◆ **WORK TASK**: Search the material below for "Left" and copy every line where it occurs.

◆ **MATERIALS PROVIDED**:
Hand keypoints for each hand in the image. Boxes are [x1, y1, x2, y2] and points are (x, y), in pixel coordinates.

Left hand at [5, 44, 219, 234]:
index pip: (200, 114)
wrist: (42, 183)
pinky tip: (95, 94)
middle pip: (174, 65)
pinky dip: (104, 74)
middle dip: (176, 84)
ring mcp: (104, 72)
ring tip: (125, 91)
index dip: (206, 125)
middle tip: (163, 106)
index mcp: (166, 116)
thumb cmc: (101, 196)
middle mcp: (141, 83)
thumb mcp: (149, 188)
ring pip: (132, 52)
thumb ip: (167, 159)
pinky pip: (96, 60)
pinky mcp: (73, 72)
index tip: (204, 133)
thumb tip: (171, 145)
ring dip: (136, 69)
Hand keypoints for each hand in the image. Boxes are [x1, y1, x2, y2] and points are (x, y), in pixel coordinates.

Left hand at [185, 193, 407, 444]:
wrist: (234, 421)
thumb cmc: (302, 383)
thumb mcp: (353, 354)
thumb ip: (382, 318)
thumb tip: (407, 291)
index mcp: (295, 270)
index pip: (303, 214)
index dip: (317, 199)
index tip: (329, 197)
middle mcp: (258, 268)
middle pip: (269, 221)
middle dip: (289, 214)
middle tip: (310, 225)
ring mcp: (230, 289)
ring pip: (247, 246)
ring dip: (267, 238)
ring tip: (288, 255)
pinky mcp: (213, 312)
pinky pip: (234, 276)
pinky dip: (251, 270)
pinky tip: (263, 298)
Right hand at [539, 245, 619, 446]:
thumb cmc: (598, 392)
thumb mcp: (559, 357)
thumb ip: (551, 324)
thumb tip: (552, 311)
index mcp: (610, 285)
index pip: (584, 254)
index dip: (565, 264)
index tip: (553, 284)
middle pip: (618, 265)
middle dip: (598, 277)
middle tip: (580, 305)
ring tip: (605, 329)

--

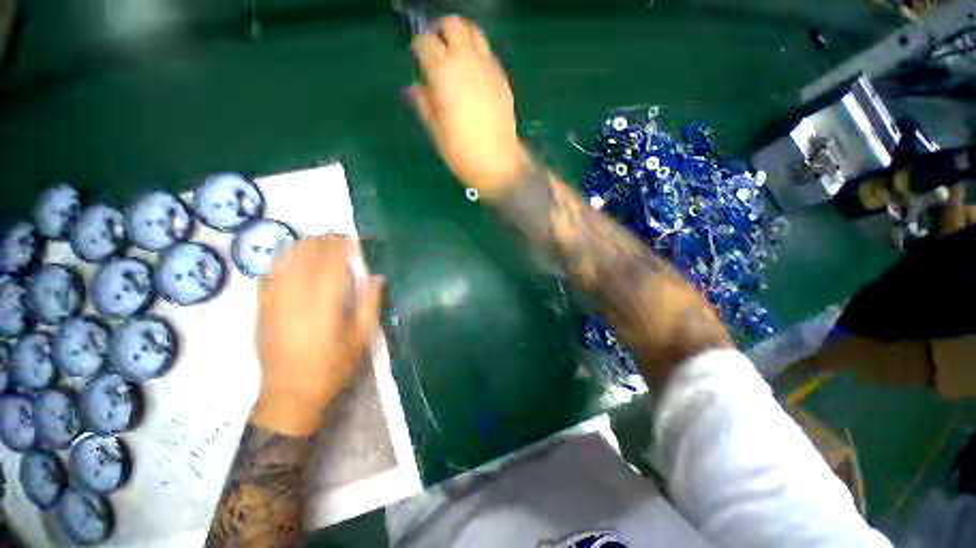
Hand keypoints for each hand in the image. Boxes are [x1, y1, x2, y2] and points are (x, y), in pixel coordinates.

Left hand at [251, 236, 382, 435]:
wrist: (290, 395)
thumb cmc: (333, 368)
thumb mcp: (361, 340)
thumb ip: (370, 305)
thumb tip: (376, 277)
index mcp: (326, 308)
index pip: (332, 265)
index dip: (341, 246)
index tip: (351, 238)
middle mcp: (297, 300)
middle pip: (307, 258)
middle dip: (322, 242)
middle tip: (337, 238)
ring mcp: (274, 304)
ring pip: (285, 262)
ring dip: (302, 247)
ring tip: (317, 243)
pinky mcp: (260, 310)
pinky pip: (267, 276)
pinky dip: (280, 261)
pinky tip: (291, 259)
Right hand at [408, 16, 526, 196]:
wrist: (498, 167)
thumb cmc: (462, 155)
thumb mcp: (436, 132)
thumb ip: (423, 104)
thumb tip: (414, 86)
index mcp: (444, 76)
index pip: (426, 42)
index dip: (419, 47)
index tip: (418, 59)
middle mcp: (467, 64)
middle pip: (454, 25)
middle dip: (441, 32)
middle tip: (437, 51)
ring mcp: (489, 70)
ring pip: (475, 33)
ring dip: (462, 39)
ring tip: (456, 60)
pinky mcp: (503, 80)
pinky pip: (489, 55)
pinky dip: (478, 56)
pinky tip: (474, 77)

◆ **ANSWER SPACE**:
Left hand at [5, 44, 219, 234]:
Left hand at [185, 193, 407, 444]:
Left hand at [251, 236, 382, 435]:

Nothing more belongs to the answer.